» **EXTRACT TO READ**

▼

[obsolete] mm-hugetlb-improve-page-fault-scalability-update.patch removed from -mm tree

akpm@xxxxxxxxxxxxxxxxxxxx · Mon, 03 Feb 2014 16:36:31 -0800

Subject: [obsolete] mm-hugetlb-improve-page-fault-scalability-update.patch removed from -mm tree
To: davidlohr@xxxxxx,aneesh.kumar@xxxxxxxxxxxxxxxxxx,david@xxxxxxxxxxxxxxxxxxxxx,iamjoonsoo.kim@xxxxxxx,n-horiguchi@xxxxxxxxxxxxx,mm-commits@xxxxxxxxxxxxxxx
From: akpm@xxxxxxxxxxxxxxxxxxxx
Date: Mon, 03 Feb 2014 16:36:31 -0800


The patch titled
     Subject: mm, hugetlb: improve page-fault scalability
has been removed from the -mm tree.  Its filename was
     mm-hugetlb-improve-page-fault-scalability-update.patch

This patch was dropped because it is obsolete

------------------------------------------------------
From: Davidlohr Bueso <davidlohr@xxxxxx>
Subject: mm, hugetlb: improve page-fault scalability

The kernel can currently only handle a single hugetlb page fault at a
time.  This is due to a single mutex that serializes the entire path. 
This lock protects from spurious OOM errors under conditions of low of low
availability of free hugepages.  This problem is specific to hugepages,
because it is normal to want to use every single hugepage in the system -
with normal pages we simply assume there will always be a few spare pages
which can be used temporarily until the race is resolved.

▲

» **RECORDS SHOWN**
▼

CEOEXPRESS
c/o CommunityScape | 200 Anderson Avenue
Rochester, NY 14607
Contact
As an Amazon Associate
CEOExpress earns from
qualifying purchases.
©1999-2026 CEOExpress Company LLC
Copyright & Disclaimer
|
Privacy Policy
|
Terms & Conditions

▲
▼

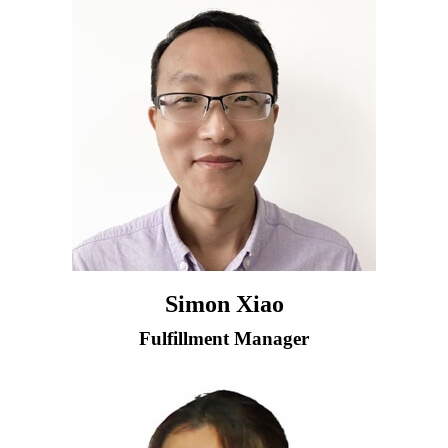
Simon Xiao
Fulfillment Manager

▲

Copy the hugetlb patch notice from "The kernel can" up to and including "race is resolved.", swapping "mutex" for "semaphore".

» **RESULT**
The kernel can currently only handle a single hugetlb page fault at a
time.  This is due to a single semaphore that serializes the entire path. 
This lock protects from spurious OOM errors under conditions of low of low
availability of free hugepages.  This problem is specific to hugepages,
because it is normal to want to use every single hugepage in the system -
with normal pages we simply assume there will always be a few spare pages
which can be used temporarily until the race is resolved.